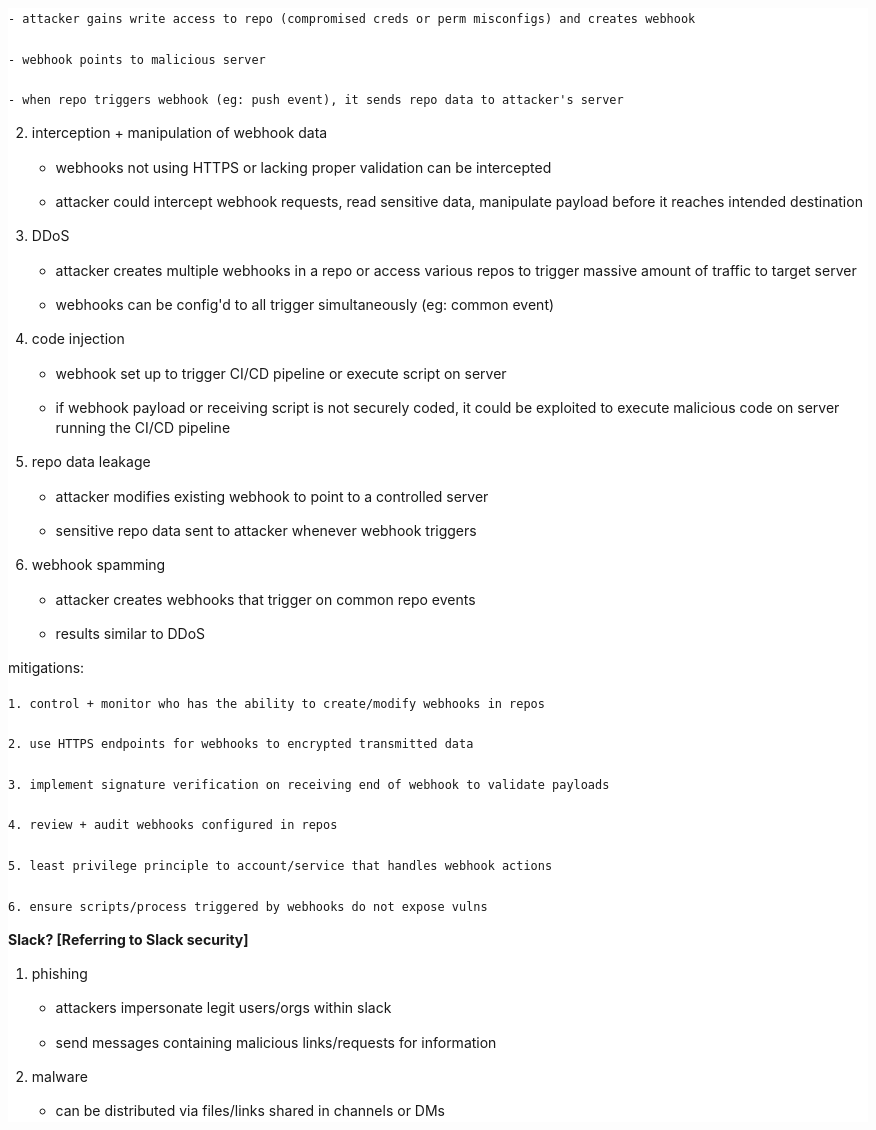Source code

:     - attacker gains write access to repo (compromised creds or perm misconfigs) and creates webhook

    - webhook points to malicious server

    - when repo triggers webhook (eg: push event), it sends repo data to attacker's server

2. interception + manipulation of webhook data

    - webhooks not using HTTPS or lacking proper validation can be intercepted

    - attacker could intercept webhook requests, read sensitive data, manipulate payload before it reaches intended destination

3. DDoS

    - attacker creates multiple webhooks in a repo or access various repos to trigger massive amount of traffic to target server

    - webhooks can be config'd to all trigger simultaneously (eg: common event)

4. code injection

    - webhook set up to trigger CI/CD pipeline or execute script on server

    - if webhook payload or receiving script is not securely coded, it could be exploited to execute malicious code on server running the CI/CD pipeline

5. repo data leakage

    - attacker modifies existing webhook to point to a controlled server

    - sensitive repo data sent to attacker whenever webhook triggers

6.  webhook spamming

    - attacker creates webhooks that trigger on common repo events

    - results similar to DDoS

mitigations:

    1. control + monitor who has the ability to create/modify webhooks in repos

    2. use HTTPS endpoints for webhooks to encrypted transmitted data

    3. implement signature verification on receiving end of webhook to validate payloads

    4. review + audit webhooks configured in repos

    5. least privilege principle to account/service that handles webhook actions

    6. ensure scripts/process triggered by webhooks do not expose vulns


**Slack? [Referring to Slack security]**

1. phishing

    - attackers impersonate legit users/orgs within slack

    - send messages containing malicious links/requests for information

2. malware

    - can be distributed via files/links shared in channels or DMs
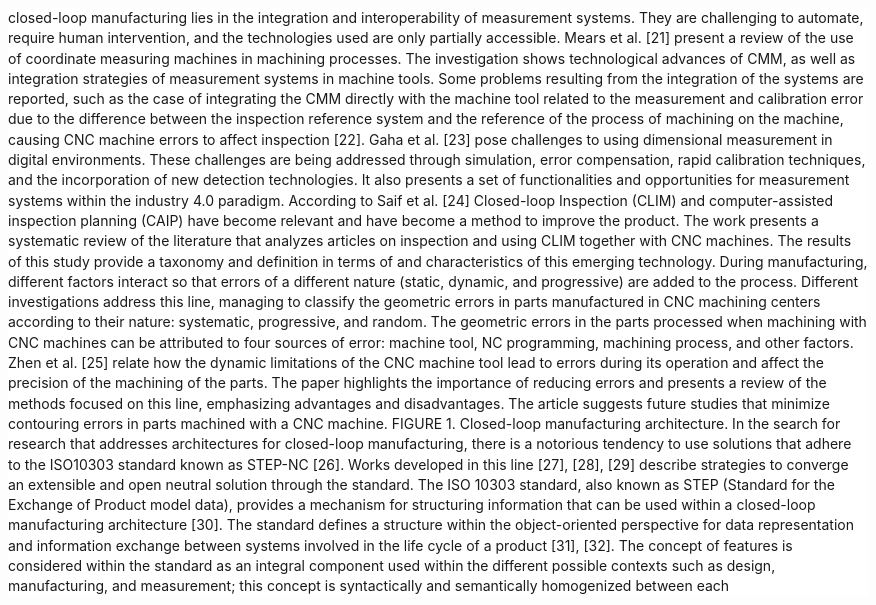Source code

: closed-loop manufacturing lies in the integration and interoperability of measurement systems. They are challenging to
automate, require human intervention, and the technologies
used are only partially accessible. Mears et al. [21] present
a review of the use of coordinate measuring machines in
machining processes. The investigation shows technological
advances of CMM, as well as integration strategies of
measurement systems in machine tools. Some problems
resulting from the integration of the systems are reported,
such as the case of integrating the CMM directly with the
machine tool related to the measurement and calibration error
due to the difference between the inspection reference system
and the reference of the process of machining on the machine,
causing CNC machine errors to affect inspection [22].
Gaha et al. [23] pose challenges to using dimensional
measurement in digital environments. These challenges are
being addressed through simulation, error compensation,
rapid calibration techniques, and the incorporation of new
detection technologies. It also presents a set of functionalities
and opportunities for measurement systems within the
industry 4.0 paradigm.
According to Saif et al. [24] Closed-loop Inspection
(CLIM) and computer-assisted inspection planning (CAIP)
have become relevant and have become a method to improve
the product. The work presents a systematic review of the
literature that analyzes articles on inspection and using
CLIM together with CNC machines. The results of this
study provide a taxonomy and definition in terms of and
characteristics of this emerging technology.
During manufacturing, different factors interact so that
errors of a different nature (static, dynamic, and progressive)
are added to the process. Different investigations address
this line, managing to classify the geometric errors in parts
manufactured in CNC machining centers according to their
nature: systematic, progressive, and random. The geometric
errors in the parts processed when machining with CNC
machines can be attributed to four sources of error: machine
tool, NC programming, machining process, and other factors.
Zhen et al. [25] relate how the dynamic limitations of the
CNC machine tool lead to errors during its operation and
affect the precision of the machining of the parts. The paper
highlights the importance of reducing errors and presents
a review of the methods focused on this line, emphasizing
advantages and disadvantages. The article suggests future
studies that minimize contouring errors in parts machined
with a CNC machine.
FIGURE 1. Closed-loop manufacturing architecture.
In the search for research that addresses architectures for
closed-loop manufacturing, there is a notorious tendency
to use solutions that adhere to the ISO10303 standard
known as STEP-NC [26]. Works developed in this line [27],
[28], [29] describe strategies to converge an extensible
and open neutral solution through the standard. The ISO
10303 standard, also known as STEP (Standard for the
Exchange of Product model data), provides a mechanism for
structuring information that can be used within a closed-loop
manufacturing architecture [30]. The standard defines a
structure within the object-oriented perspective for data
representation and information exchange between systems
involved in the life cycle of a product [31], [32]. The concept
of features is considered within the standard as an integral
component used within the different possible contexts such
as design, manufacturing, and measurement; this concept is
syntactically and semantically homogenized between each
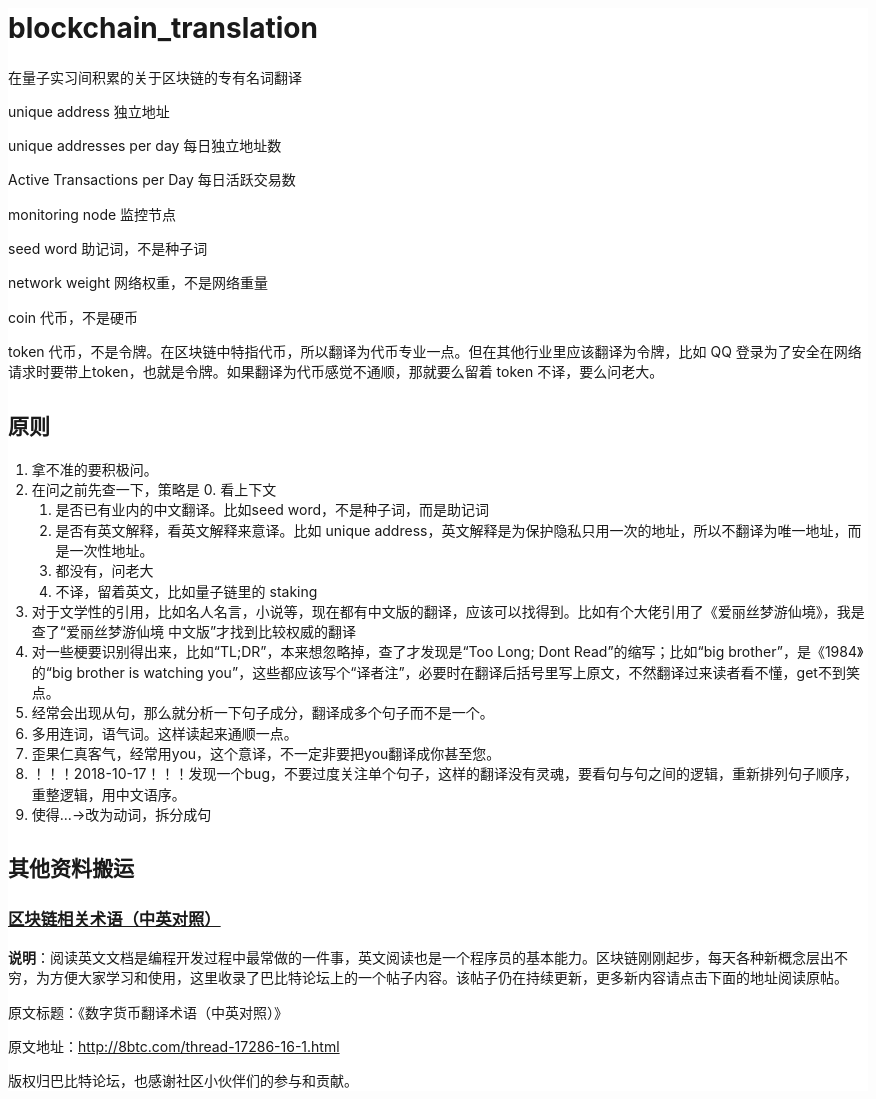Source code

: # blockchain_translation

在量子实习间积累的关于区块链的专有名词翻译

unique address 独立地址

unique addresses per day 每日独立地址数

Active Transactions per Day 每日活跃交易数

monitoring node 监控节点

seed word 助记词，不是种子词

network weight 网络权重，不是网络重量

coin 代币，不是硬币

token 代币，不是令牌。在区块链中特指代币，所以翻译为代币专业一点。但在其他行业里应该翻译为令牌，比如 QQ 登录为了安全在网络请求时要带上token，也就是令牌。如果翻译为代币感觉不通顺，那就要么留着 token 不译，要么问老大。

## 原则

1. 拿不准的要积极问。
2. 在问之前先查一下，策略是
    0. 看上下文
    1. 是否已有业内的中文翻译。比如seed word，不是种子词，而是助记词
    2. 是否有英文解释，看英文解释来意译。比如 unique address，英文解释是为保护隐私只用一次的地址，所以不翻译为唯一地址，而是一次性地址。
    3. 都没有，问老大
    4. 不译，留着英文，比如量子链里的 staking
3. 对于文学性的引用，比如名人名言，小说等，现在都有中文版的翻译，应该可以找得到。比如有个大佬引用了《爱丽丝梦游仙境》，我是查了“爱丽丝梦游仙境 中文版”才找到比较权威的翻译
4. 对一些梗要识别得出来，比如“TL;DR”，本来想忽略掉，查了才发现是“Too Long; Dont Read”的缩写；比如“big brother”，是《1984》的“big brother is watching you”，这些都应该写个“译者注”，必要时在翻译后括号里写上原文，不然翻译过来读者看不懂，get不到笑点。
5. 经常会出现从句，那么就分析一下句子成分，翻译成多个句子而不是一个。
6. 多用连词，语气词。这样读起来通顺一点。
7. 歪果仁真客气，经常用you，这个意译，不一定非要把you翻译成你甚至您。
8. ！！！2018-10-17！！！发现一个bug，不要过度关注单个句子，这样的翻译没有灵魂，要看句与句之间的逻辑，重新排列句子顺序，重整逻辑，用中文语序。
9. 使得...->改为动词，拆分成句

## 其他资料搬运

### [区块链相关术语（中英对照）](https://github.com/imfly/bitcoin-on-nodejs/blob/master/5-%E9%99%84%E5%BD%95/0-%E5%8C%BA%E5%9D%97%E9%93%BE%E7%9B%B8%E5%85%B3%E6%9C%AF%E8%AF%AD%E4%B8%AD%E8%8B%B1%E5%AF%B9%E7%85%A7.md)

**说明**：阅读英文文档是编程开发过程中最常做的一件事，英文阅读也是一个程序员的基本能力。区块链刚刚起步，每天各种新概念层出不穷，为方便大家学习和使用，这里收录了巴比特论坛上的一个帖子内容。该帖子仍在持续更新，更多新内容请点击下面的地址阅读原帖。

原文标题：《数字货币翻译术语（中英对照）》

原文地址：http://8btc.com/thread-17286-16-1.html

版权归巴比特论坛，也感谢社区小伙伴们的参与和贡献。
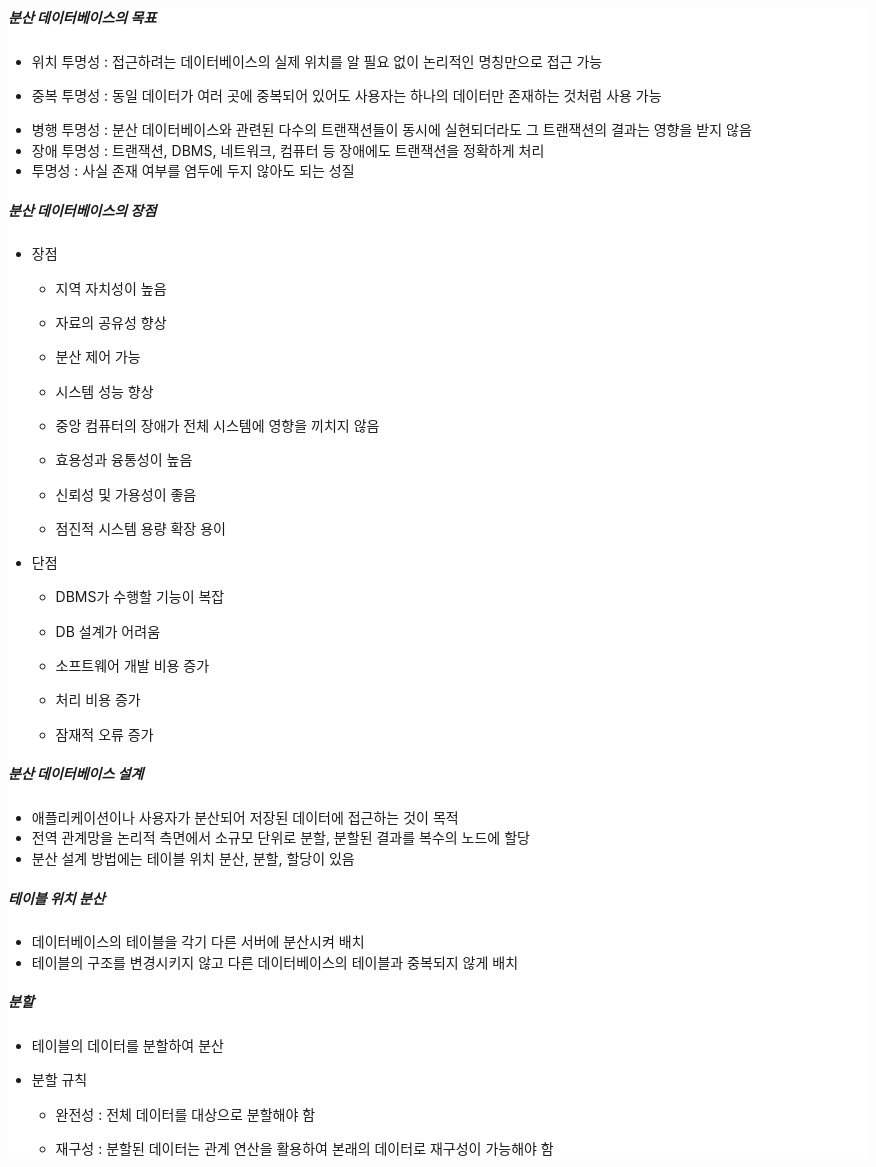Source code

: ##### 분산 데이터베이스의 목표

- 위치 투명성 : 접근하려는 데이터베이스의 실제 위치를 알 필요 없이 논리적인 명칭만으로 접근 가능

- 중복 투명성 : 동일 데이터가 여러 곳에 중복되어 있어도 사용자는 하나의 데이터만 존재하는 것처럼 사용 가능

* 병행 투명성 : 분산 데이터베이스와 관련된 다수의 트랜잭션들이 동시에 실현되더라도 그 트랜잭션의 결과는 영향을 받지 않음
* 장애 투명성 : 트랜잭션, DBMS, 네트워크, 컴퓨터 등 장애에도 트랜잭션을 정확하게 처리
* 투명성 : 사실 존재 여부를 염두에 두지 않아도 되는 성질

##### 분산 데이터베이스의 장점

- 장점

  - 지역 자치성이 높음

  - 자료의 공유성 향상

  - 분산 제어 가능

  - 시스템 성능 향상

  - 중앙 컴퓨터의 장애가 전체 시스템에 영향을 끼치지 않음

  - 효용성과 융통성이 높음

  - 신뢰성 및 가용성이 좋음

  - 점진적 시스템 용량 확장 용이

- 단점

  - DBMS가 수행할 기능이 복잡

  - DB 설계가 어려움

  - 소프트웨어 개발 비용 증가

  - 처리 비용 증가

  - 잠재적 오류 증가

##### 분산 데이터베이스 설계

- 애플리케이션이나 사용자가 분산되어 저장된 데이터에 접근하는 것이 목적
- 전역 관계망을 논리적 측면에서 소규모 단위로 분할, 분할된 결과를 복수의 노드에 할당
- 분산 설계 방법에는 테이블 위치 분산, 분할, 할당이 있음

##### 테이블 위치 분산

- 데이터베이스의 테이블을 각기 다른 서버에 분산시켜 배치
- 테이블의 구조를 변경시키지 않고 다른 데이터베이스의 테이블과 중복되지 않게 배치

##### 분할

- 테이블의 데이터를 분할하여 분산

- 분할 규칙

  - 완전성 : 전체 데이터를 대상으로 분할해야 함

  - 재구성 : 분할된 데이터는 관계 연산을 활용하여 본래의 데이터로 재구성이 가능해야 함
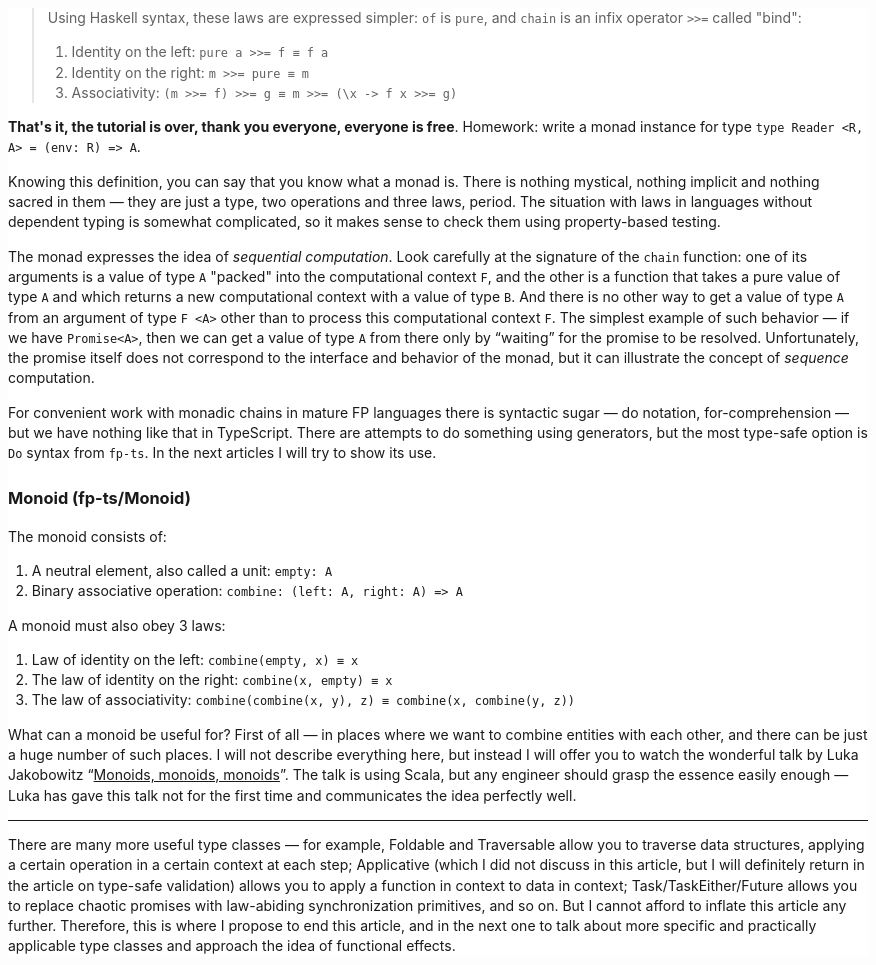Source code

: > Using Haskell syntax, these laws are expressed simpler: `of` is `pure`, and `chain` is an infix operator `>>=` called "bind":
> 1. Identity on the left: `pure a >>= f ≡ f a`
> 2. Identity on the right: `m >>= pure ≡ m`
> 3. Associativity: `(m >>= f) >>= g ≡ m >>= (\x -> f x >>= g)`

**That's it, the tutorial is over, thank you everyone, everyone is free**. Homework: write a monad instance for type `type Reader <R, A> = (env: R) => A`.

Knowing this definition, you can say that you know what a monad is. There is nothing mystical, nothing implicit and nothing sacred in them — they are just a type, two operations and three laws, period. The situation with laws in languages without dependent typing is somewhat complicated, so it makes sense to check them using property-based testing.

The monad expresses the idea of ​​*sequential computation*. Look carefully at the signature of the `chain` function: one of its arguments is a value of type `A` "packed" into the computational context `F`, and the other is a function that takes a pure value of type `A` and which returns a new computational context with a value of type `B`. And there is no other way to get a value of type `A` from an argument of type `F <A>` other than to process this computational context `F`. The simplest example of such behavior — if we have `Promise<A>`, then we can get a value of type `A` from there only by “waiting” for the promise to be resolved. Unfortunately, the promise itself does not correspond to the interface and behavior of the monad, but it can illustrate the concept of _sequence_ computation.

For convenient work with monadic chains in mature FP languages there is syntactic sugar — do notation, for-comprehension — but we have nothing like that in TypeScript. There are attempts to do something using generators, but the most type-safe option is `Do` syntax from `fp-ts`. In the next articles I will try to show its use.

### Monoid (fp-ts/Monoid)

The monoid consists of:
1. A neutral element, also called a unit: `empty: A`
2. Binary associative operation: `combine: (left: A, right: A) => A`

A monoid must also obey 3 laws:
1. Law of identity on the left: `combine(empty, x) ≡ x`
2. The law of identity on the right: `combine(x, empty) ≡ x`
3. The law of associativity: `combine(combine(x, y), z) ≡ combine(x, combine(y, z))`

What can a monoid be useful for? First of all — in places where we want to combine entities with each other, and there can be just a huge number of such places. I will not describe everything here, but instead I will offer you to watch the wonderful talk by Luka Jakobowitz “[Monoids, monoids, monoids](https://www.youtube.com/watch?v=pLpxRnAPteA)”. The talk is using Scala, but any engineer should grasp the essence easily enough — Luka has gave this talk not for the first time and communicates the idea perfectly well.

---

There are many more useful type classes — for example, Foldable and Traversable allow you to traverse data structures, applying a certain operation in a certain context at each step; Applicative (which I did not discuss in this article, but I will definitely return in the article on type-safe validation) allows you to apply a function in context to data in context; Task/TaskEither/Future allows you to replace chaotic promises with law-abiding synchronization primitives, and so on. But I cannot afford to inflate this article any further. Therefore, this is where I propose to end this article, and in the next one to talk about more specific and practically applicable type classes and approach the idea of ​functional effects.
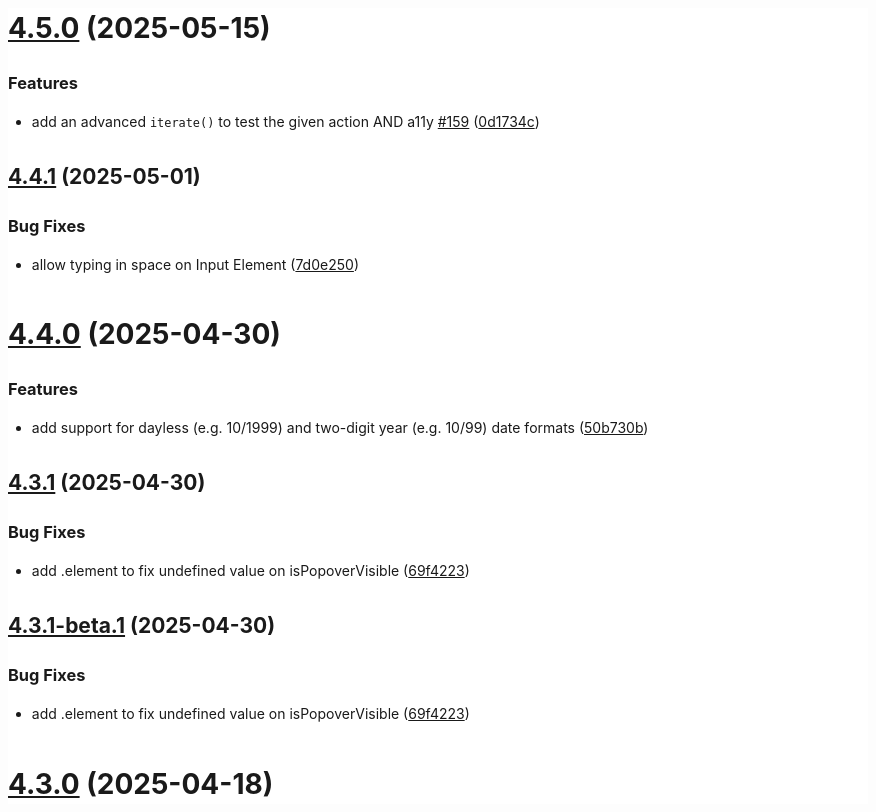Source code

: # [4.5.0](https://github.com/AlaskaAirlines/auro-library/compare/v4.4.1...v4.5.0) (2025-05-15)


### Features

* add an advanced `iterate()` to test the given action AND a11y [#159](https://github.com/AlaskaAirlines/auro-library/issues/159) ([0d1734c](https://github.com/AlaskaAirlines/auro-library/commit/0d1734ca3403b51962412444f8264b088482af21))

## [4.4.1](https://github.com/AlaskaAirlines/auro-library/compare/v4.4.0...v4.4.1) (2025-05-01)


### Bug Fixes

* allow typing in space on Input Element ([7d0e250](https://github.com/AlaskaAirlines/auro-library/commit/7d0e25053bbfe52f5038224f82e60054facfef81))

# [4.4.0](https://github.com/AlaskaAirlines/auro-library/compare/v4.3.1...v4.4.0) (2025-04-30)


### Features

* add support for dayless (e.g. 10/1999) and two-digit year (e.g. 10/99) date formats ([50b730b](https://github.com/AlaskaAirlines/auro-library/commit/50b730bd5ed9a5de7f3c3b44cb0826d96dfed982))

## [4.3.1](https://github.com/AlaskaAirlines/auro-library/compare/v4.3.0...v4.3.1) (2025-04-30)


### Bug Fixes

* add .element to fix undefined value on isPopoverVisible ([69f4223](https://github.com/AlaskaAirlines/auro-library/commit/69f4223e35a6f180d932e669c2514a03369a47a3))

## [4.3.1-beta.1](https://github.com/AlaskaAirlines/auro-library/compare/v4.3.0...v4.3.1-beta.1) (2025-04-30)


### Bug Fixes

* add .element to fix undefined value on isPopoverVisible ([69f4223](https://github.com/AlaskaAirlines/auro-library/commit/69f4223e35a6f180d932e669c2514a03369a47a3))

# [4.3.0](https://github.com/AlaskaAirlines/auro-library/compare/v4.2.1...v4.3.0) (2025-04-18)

────────────────────────────────────────

> **PROBLEM DETAILS**: Given the listing above, retype only the span of lines from the line with "1. 拿不准的要积极问。" up to and including the line with "- DB 설계가 어려움", exactly as it stands and without pictures.

> **RESPONSE AREA**:
1. 拿不准的要积极问。
2. 在问之前先查一下，策略是
    0. 看上下文
    1. 是否已有业内的中文翻译。比如seed word，不是种子词，而是助记词
    2. 是否有英文解释，看英文解释来意译。比如 unique address，英文解释是为保护隐私只用一次的地址，所以不翻译为唯一地址，而是一次性地址。
    3. 都没有，问老大
    4. 不译，留着英文，比如量子链里的 staking
3. 对于文学性的引用，比如名人名言，小说等，现在都有中文版的翻译，应该可以找得到。比如有个大佬引用了《爱丽丝梦游仙境》，我是查了“爱丽丝梦游仙境 中文版”才找到比较权威的翻译
4. 对一些梗要识别得出来，比如“TL;DR”，本来想忽略掉，查了才发现是“Too Long; Dont Read”的缩写；比如“big brother”，是《1984》的“big brother is watching you”，这些都应该写个“译者注”，必要时在翻译后括号里写上原文，不然翻译过来读者看不懂，get不到笑点。
5. 经常会出现从句，那么就分析一下句子成分，翻译成多个句子而不是一个。
6. 多用连词，语气词。这样读起来通顺一点。
7. 歪果仁真客气，经常用you，这个意译，不一定非要把you翻译成你甚至您。
8. ！！！2018-10-17！！！发现一个bug，不要过度关注单个句子，这样的翻译没有灵魂，要看句与句之间的逻辑，重新排列句子顺序，重整逻辑，用中文语序。
9. 使得...->改为动词，拆分成句

## 其他资料搬运

### [区块链相关术语（中英对照）](https://github.com/imfly/bitcoin-on-nodejs/blob/master/5-%E9%99%84%E5%BD%95/0-%E5%8C%BA%E5%9D%97%E9%93%BE%E7%9B%B8%E5%85%B3%E6%9C%AF%E8%AF%AD%E4%B8%AD%E8%8B%B1%E5%AF%B9%E7%85%A7.md)

**说明**：阅读英文文档是编程开发过程中最常做的一件事，英文阅读也是一个程序员的基本能力。区块链刚刚起步，每天各种新概念层出不穷，为方便大家学习和使用，这里收录了巴比特论坛上的一个帖子内容。该帖子仍在持续更新，更多新内容请点击下面的地址阅读原帖。

原文标题：《数字货币翻译术语（中英对照）》

原文地址：http://8btc.com/thread-17286-16-1.html

版权归巴比特论坛，也感谢社区小伙伴们的参与和贡献。
Source code

: ##### 분산 데이터베이스의 목표

- 위치 투명성 : 접근하려는 데이터베이스의 실제 위치를 알 필요 없이 논리적인 명칭만으로 접근 가능

- 중복 투명성 : 동일 데이터가 여러 곳에 중복되어 있어도 사용자는 하나의 데이터만 존재하는 것처럼 사용 가능

* 병행 투명성 : 분산 데이터베이스와 관련된 다수의 트랜잭션들이 동시에 실현되더라도 그 트랜잭션의 결과는 영향을 받지 않음
* 장애 투명성 : 트랜잭션, DBMS, 네트워크, 컴퓨터 등 장애에도 트랜잭션을 정확하게 처리
* 투명성 : 사실 존재 여부를 염두에 두지 않아도 되는 성질

##### 분산 데이터베이스의 장점

- 장점

  - 지역 자치성이 높음

  - 자료의 공유성 향상

  - 분산 제어 가능

  - 시스템 성능 향상

  - 중앙 컴퓨터의 장애가 전체 시스템에 영향을 끼치지 않음

  - 효용성과 융통성이 높음

  - 신뢰성 및 가용성이 좋음

  - 점진적 시스템 용량 확장 용이

- 단점

  - DBMS가 수행할 기능이 복잡

  - DB 설계가 어려움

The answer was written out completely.